Exercise. Go through the data below and report how many lines contain "each"; the reply holds only that number.

━━ Data for the task

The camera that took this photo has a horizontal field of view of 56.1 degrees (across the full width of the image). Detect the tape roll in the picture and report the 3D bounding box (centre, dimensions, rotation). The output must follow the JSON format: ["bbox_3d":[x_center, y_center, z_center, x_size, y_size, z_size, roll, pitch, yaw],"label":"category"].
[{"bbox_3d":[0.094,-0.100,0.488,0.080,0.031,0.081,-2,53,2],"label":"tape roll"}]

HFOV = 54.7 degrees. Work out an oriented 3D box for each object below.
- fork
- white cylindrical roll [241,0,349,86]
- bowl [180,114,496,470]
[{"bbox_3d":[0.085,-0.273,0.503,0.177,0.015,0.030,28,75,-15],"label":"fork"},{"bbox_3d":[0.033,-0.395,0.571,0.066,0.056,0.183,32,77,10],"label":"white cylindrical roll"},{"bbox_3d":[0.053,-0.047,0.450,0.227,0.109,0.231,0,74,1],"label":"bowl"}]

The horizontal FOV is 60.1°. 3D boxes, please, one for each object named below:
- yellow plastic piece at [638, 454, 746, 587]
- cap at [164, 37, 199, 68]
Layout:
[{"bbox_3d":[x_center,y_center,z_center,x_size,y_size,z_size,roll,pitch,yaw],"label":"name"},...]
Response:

━━━━
━━ Data for the task

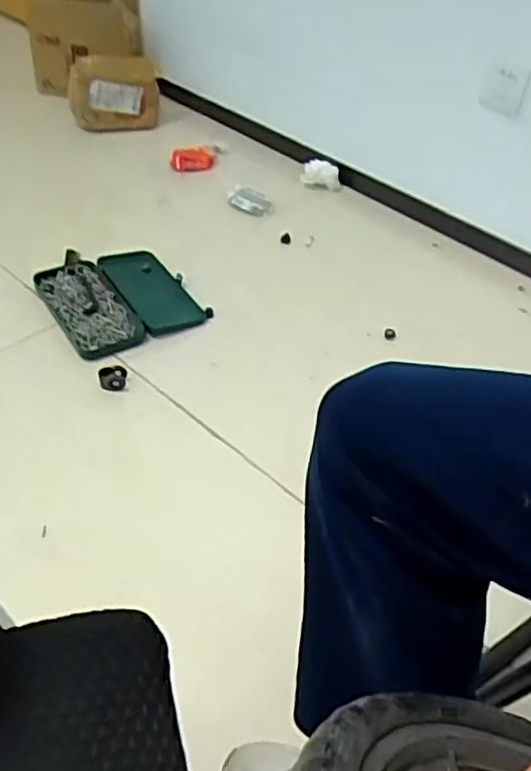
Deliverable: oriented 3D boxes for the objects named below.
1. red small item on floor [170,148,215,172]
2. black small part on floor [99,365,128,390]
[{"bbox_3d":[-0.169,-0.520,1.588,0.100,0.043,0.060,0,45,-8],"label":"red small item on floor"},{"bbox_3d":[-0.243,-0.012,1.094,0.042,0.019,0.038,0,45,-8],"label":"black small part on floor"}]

━━━━
━━ Data for the task

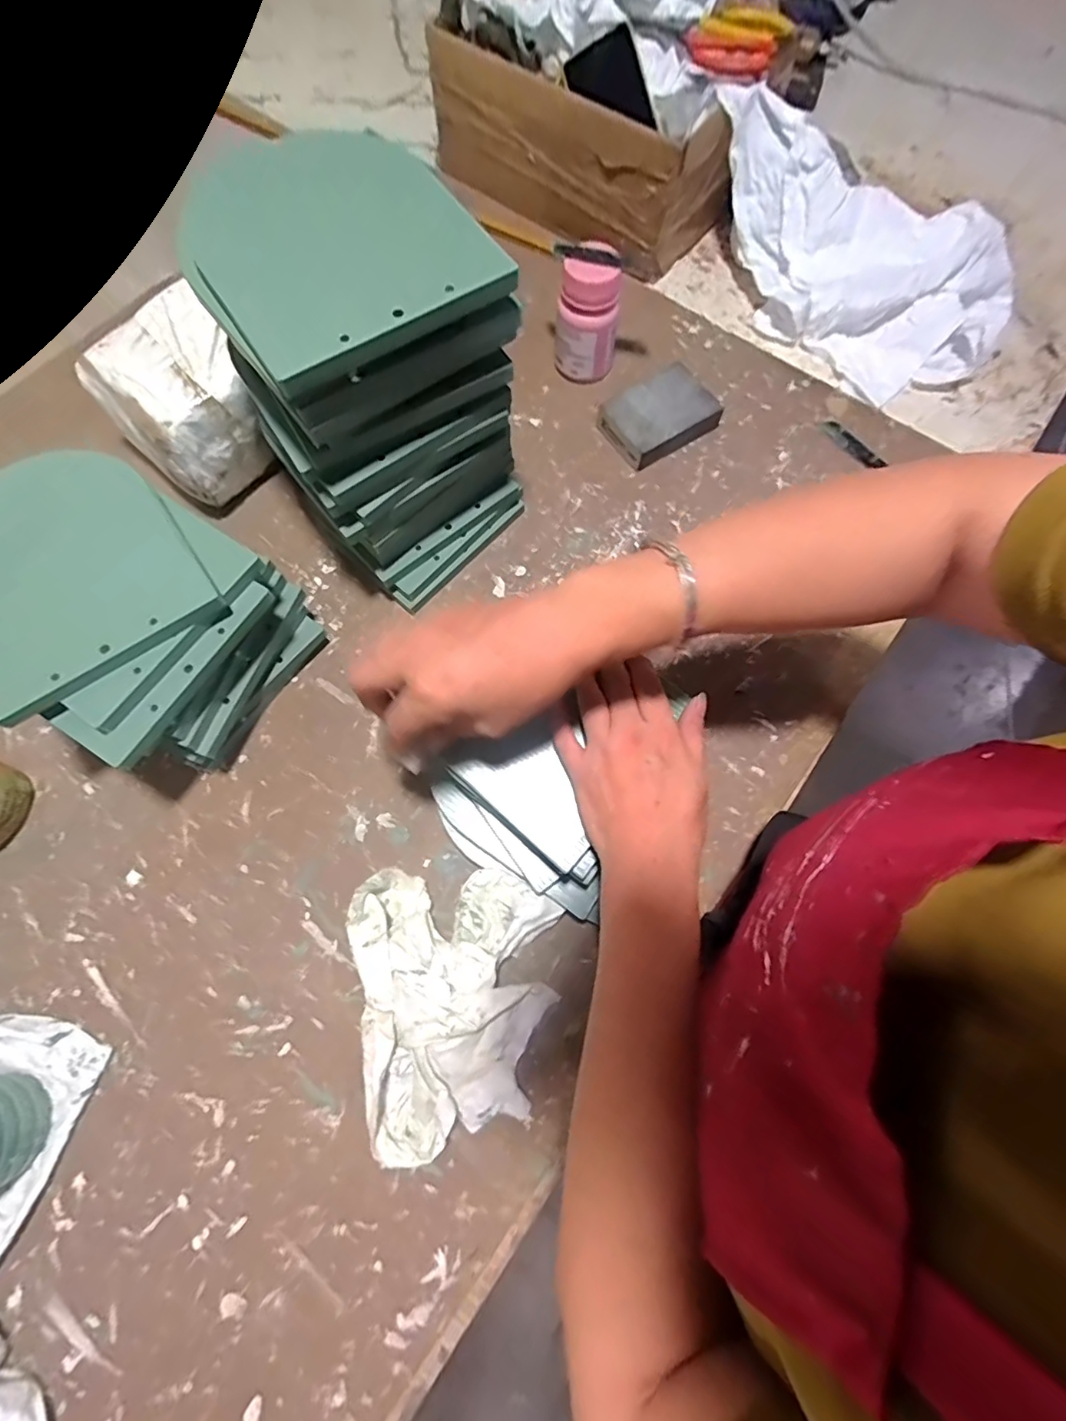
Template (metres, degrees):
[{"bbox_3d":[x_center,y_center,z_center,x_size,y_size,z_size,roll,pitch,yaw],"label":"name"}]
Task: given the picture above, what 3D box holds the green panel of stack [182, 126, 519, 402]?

━━━━

Exercise solution. 2